— PROBLEM —
Once the pictures are set aside, copy the data below exactly as it stands.
..........
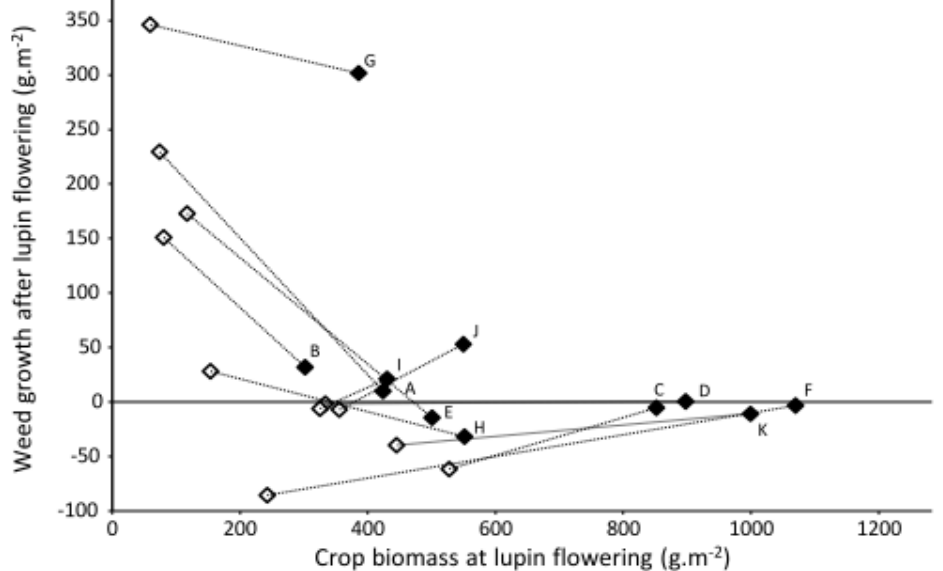
Figure 6. Weed growth after flowering against crop biomass at lupin flowering. Open symbols refer to lupin sole crops and full symbols refer to intercrops. Letters next to points identify study sites. The mean proportion of triticale in the intercrop biomass was 75% at lupin flowering (CV: 14%) This proportion decreased to 59% at maturity and with a higher variability (CV = 28%). The addition of triticale reduced the proportion of weeds in total plant biomass. At flowering, the weed biomass represented 33% of the canopy in pure lupin and 7% in the intercrop. At maturity, the weed biomass represented 24% of the canopy in pure lupin and 8% in the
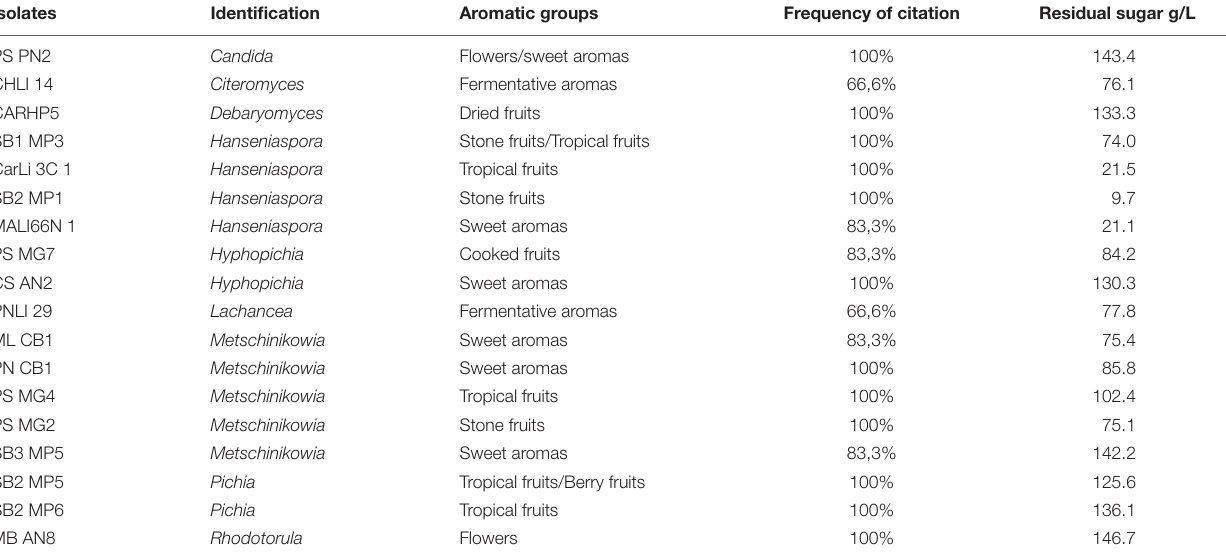
TABLE 4 | Sensory description evalutaion and residual sugar from select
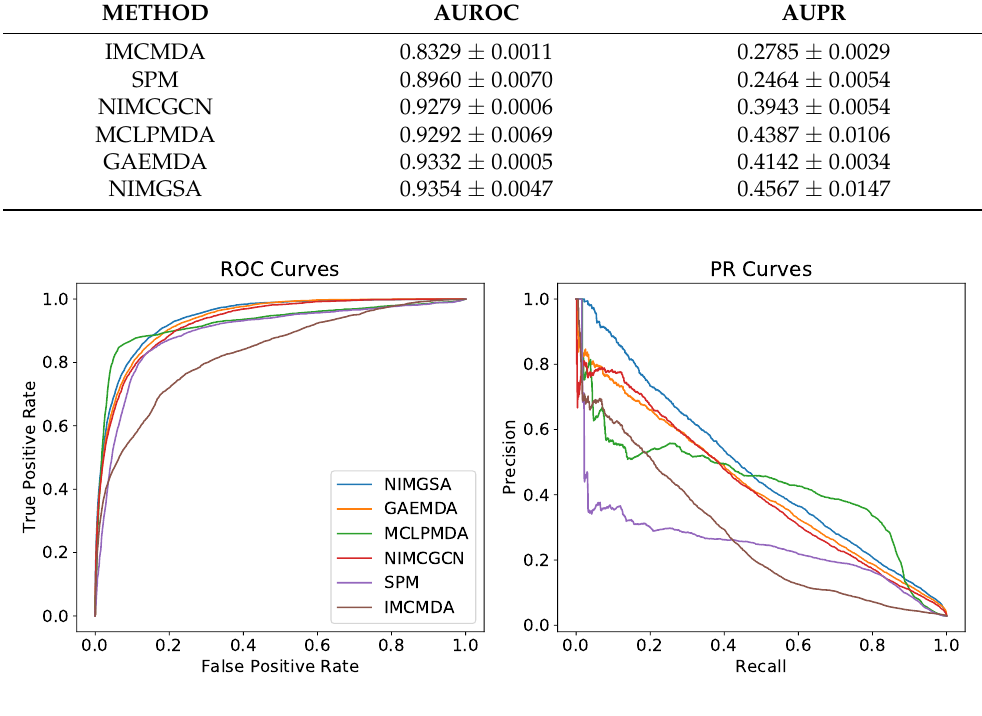
Figure 4. ROC and PR curves of different methods. Table 2. Binary classification metrics of different methods on Dataset2. Sp denotes specificity. Sn denotes sensitivity. Acc denotes accuracy. Pre denotes precision. F1 denotes F1-score. Mcc denotes Matthews correlation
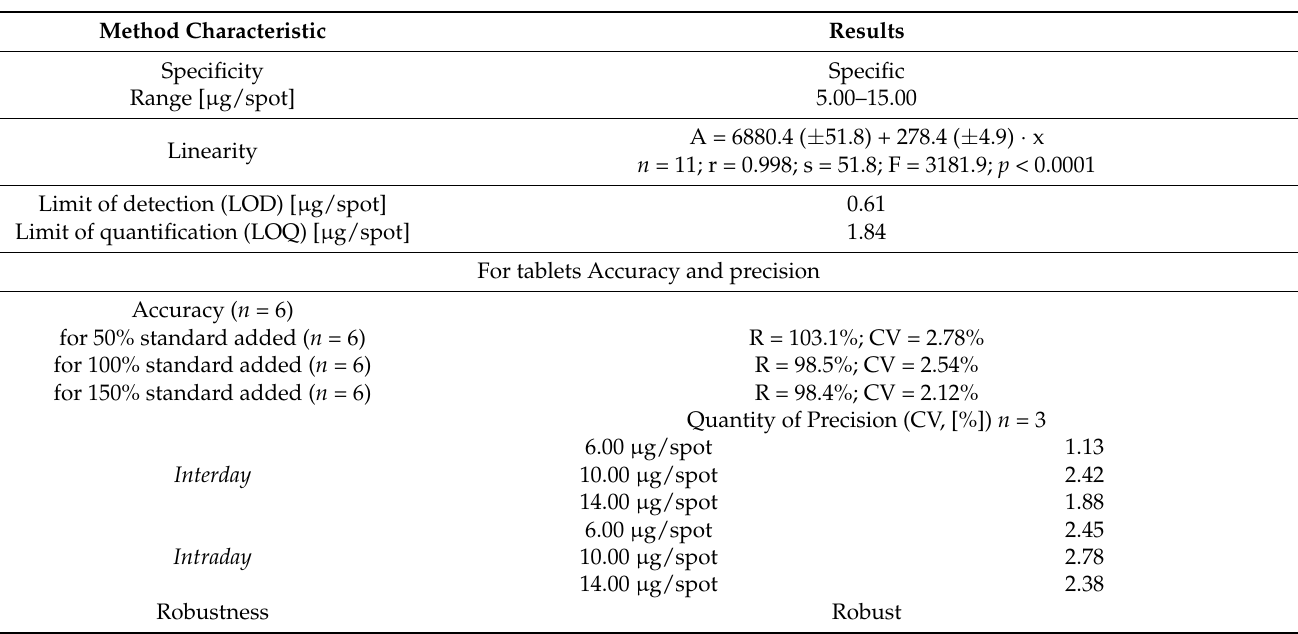
Table 5. Method validation data for the quantitative determination of diclofenac sodium by NP-TLC with densitometry after 2D separation using two mobile phases: first chloroform–methanol–ammonia (36:4:0.60 v / v / v ) and second cyclohexane–chloroform–methanol–glacial acetic acid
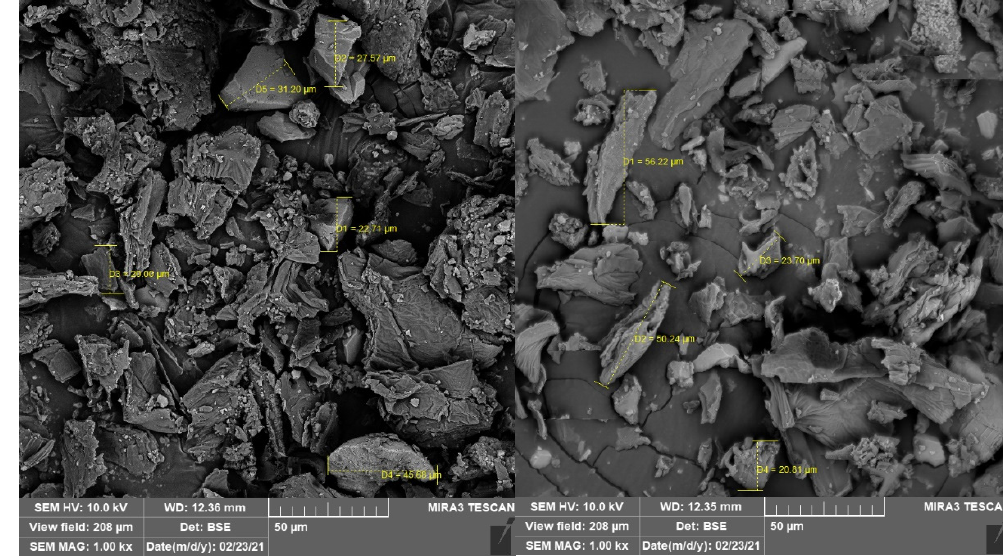
Figure 2. MF particle size (1000×).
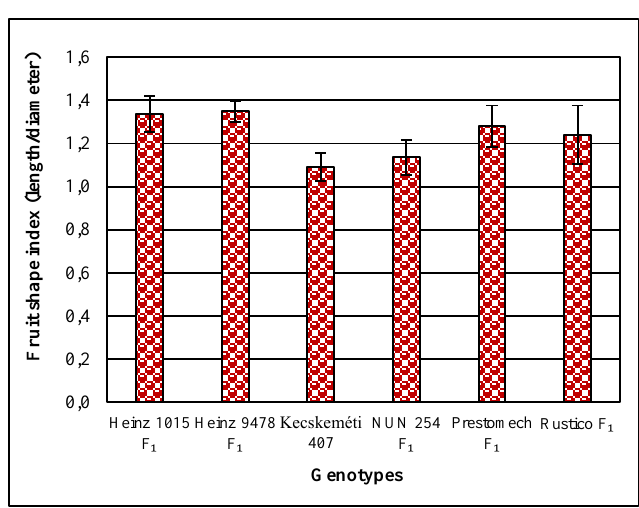
Figure 3. Fruit shape index of different genotypes.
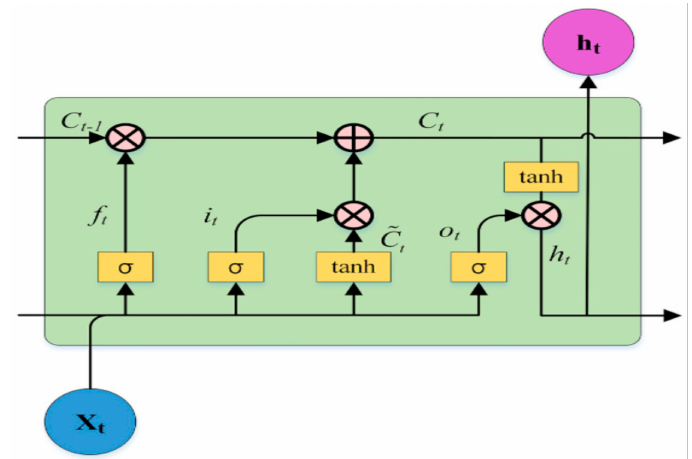
Figure 6. The LSTM cell unit. Copyright © 2021 Elsevier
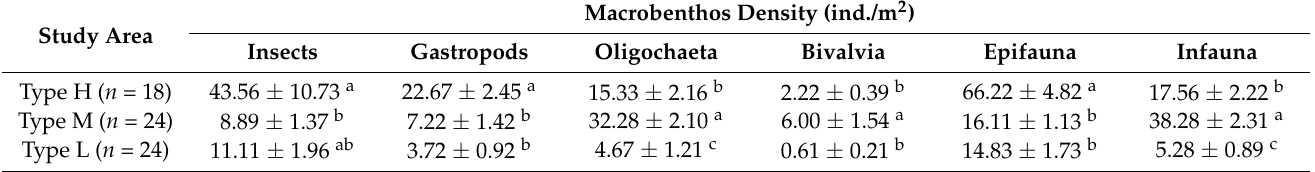
Table 1. Density (ind./m 2 ) of four taxa of different macrobenthos and two life-forms in three study areas.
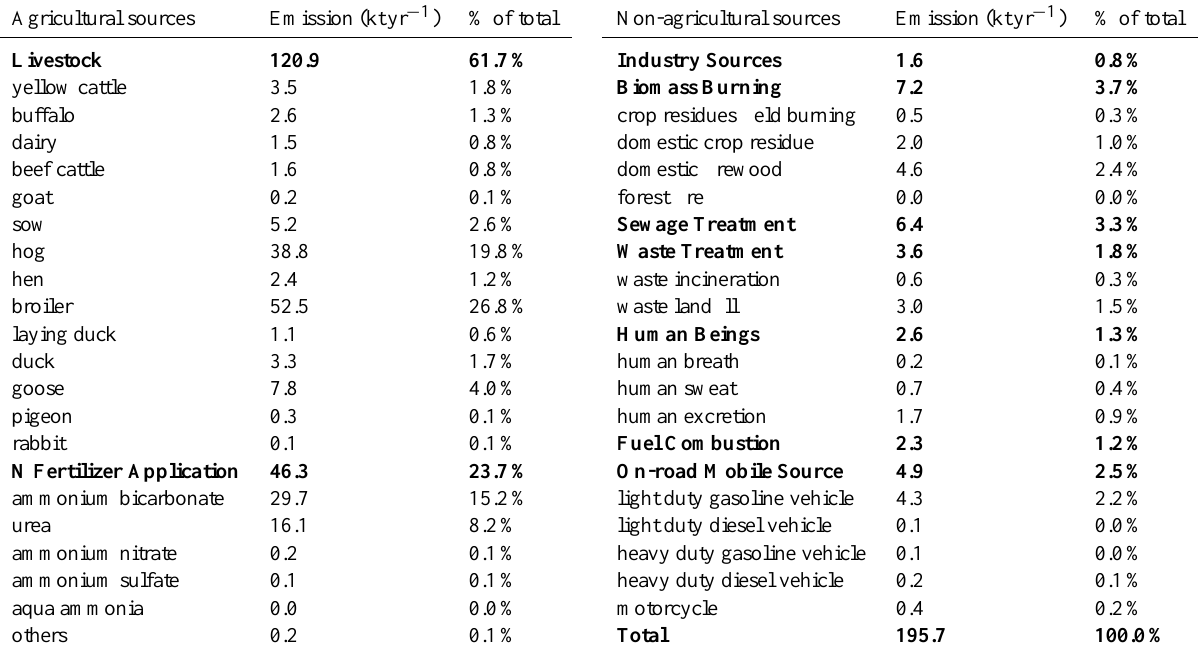
Table 4. NH 3 emission inventory in the PRD region,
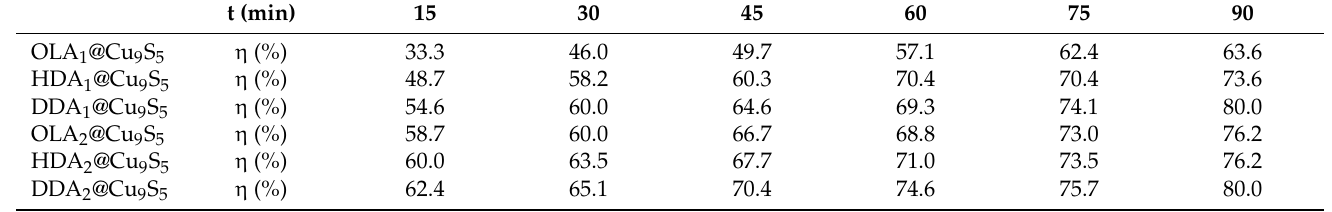
Figure 10. Degradation-efficiency curves of MB at different irradiation times using ( a ) complex 1 and ( b ) complex 2 at 190 °C.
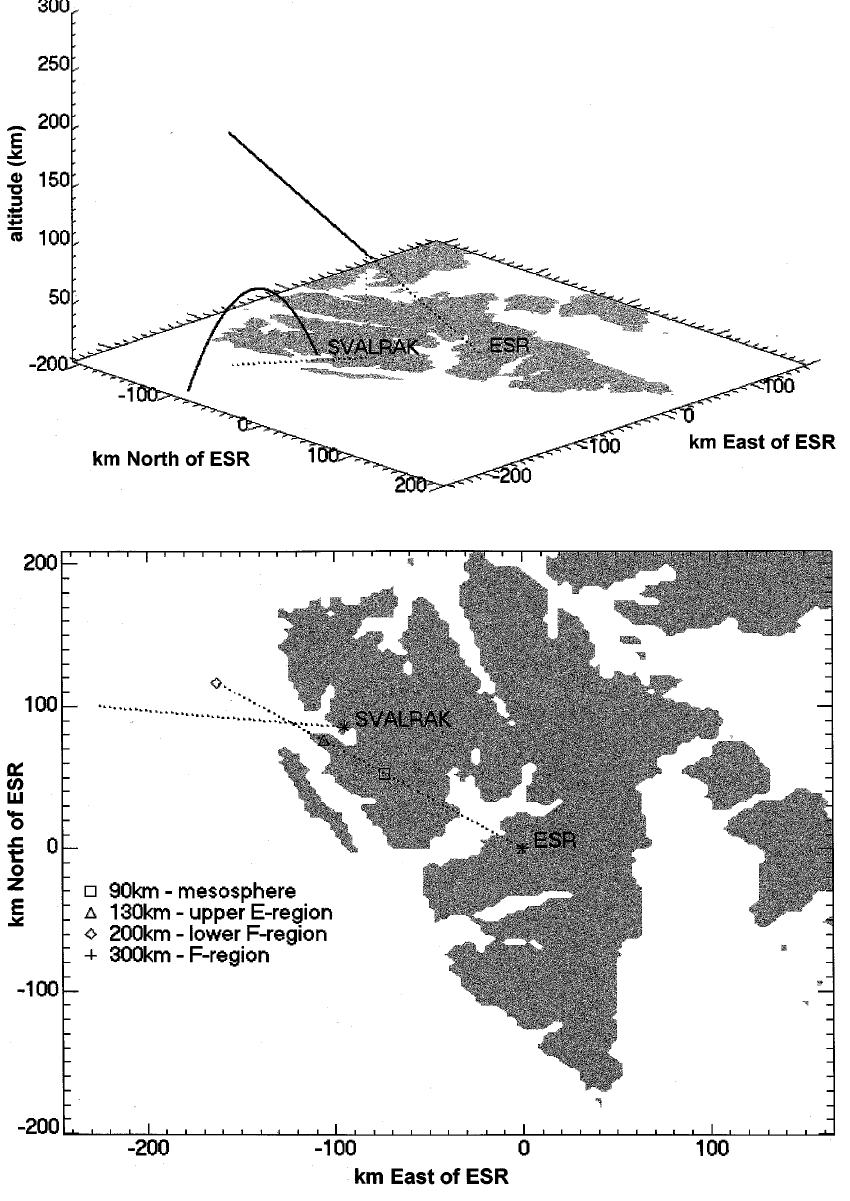
Fig. 2. Two-dimensional representation of the measurement geometry. This is essen- tially a plan view of the previous figure, but indicates intersections of the ESR beam with selected altitudes. The apogee of ISBJØRN I was 70 km and is this repre- sented by the mid-point of the line extending west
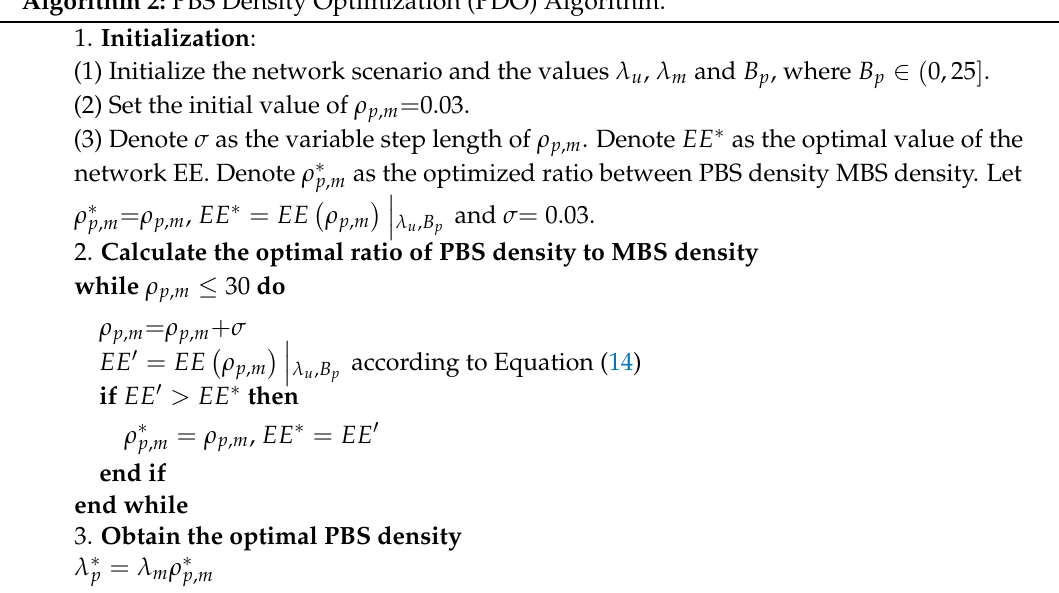
Algorithm 2: PBS Density Optimization (PDO) Algorithm.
..........
— EXERCISE RESPONSE —
Figure 6. Weed growth after flowering against crop biomass at lupin flowering. Open symbols refer to lupin sole crops and full symbols refer to intercrops. Letters next to points identify study sites. The mean proportion of triticale in the intercrop biomass was 75% at lupin flowering (CV: 14%) This proportion decreased to 59% at maturity and with a higher variability (CV = 28%). The addition of triticale reduced the proportion of weeds in total plant biomass. At flowering, the weed biomass represented 33% of the canopy in pure lupin and 7% in the intercrop. At maturity, the weed biomass represented 24% of the canopy in pure lupin and 8% in the
TABLE 4 | Sensory description evalutaion and residual sugar from select
Figure 4. ROC and PR curves of different methods. Table 2. Binary classification metrics of different methods on Dataset2. Sp denotes specificity. Sn denotes sensitivity. Acc denotes accuracy. Pre denotes precision. F1 denotes F1-score. Mcc denotes Matthews correlation
Table 5. Method validation data for the quantitative determination of diclofenac sodium by NP-TLC with densitometry after 2D separation using two mobile phases: first chloroform–methanol–ammonia (36:4:0.60 v / v / v ) and second cyclohexane–chloroform–methanol–glacial acetic acid
Figure 2. MF particle size (1000×).
Figure 3. Fruit shape index of different genotypes.
Figure 6. The LSTM cell unit. Copyright © 2021 Elsevier
Table 1. Density (ind./m 2 ) of four taxa of different macrobenthos and two life-forms in three study areas.
Table 4. NH 3 emission inventory in the PRD region,
Figure 10. Degradation-efficiency curves of MB at different irradiation times using ( a ) complex 1 and ( b ) complex 2 at 190 °C.
Fig. 2. Two-dimensional representation of the measurement geometry. This is essen- tially a plan view of the previous figure, but indicates intersections of the ESR beam with selected altitudes. The apogee of ISBJØRN I was 70 km and is this repre- sented by the mid-point of the line extending west
Algorithm 2: PBS Density Optimization (PDO) Algorithm.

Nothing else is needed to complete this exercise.